V.  Les circonstances spéciales

[49]  Live! conteste également la conclusion de la Cour fédérale selon laquelle elle n'a pas réussi à établir l'existence de « circonstances spéciales » qui justifieraient son défaut d'emploi de la marque LIVE au Canada au cours de la période de trois ans en question.

[50]  Live! fait valoir que la Cour fédérale a commis une erreur de droit en ne tenant pas compte de la nature de ses activités lorsqu'elle a examiné la période de défaut d'emploi. Cependant, il ressort de l'analyse des motifs de la Cour fédérale qu'elle était bien consciente de la nature des activités de Live!
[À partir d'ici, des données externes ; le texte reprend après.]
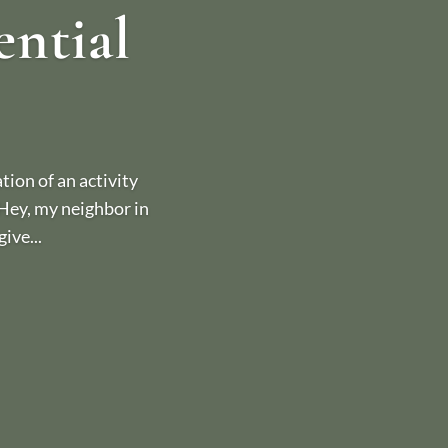
ential
ion of an activity
 “Hey, my neighbor in
ive...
La Cour a également bien décrit le droit relatif aux « circonstances spéciales » comme il a été établi par notre Cour dans des arrêts comme Scott Paper Ltd. c. Smart & Biggar, 2008 CAF 129, et Registraire des marques de commerce c. Harris Knitting Mills Ltd., [1985] A.C.F. no 226 (QL) (C.A.F.).
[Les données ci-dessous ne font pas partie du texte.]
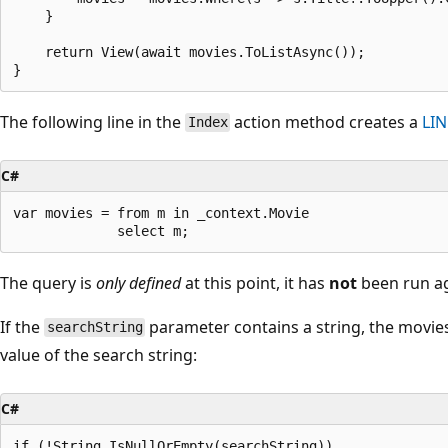
    }

    return View(await movies.ToListAsync());

The following line in the
action method creates a
LI
Index
C#
var movies = from m in _context.Movie

The query is
only defined
at this point, it has
not
been run ag
If the
parameter contains a string, the movies 
searchString
value of the search string:
C#
if (!String.IsNullOrEmpty(searchString))
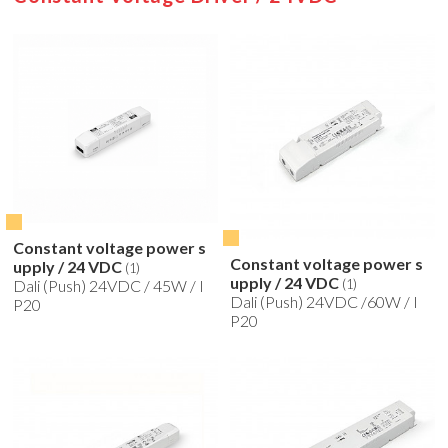
Constant voltage power s
Constant voltage power s
upply / 24 VDC
(1)
upply / 24 VDC
(1)
Dali (Push) 24VDC / 45W / I
Dali (Push) 24VDC /60W / I
P20
P20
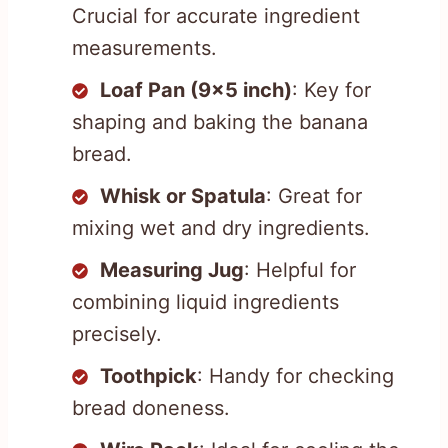
Crucial for accurate ingredient
measurements.
Loaf Pan (9×5 inch)
: Key for
shaping and baking the banana
bread.
Whisk or Spatula
: Great for
mixing wet and dry ingredients.
Measuring Jug
: Helpful for
combining liquid ingredients
precisely.
Toothpick
: Handy for checking
bread doneness.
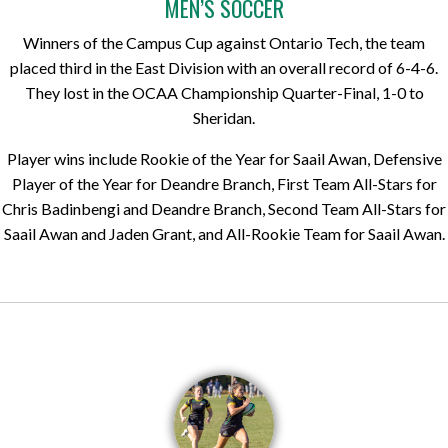
MEN’S SOCCER
Winners of the Campus Cup against Ontario Tech, the team
placed third in the East Division with an overall record of 6-4-6.
They lost in the OCAA Championship Quarter-Final, 1-0 to
Sheridan.
Player wins include Rookie of the Year for Saail Awan, Defensive
Player of the Year for Deandre Branch, First Team All-Stars for
Chris Badinbengi and Deandre Branch, Second Team All-Stars for
Saail Awan and Jaden Grant, and All-Rookie Team for Saail Awan.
[51]  Live! n'a pas non plus relevé d'erreur manifeste et dominante dans l'appréciation des faits par la Cour relativement à cette question ou dans l'application des règles de droit appropriées à ses conclusions de fait. Live! nous demande essentiellement de réexaminer les éléments de preuve qui ont été présentés à la Cour fédérale sur ce point et d'arriver à une conclusion différente. Il n'y a aucune raison qui justifierait l'intervention de la Cour sur cette question : Salomon c. Matte‑Thompson, 2019 CSC 14, [2019] 1 R.C.S. 729, au paragraphe 40, et Mahjoub c. Canada (Citoyenneté et Immigration), 2017 CAF 157, [2018] 2 R.C.F. 344, aux paragraphes 70 et 79, autorisation d'interjeter appel à la Cour suprême refusée, no 37793 (17 mai 2018).

VI.  Conclusion

[52]  Pour ces motifs, je rejetterais le présent appel, avec dépens.

« Anne L. Mactavish »

j.c.a.

« Je suis d’accord.

  D. G. Near j.c.a. »

« Je suis d’accord.

  J.B. Laskin j.c.a. »


COUR D'APPEL FÉDÉRALE

AVOCATS INSCRITS AU DOSSIER


DOSSIER :

A-360-19

 

 

INTITULÉ :

LIVE! HOLDINGS, LLC c. OYEN WIGGS GREEN & MUTALA LLP et PICKERING DEVELOPMENTS (BAYLY) INC.

 

 

LIEU DE L'AUDIENCE :

TENUE PAR vidéoconférence, Ottawa (Ontario)

 

DATE DE L'AUDIENCE :

Le 30 juin 2020

 

MOTIFS DU JUGEMENT :

LA JUGE MACTAVISH

 

Y ONT SOUSCRIT :

LE JUGE NEAR

LE JUGE LASKIN

 

DATE DES MOTIFS :

Le 14 juillet 2020

 

COMPARUTIONS :

Doug Deeth

Gary Daniel

Matthew Frontini

POUR L'APPELANTE

 

Peter J. Henein

Shane D. Hardy

Any Obando

Pour l'intimée Pickering Developments (Bayly) Inc.

 

AVOCATS INSCRITS AU DOSSIER :

Deeth Williams Wall LLP

Toronto (Ontario)

 

POUR L'APPELANTE

 

Cassels Brock & Blackwell

Toronto (Ontario)

Pour l'intimée Pickering Developments (Bayly) Inc.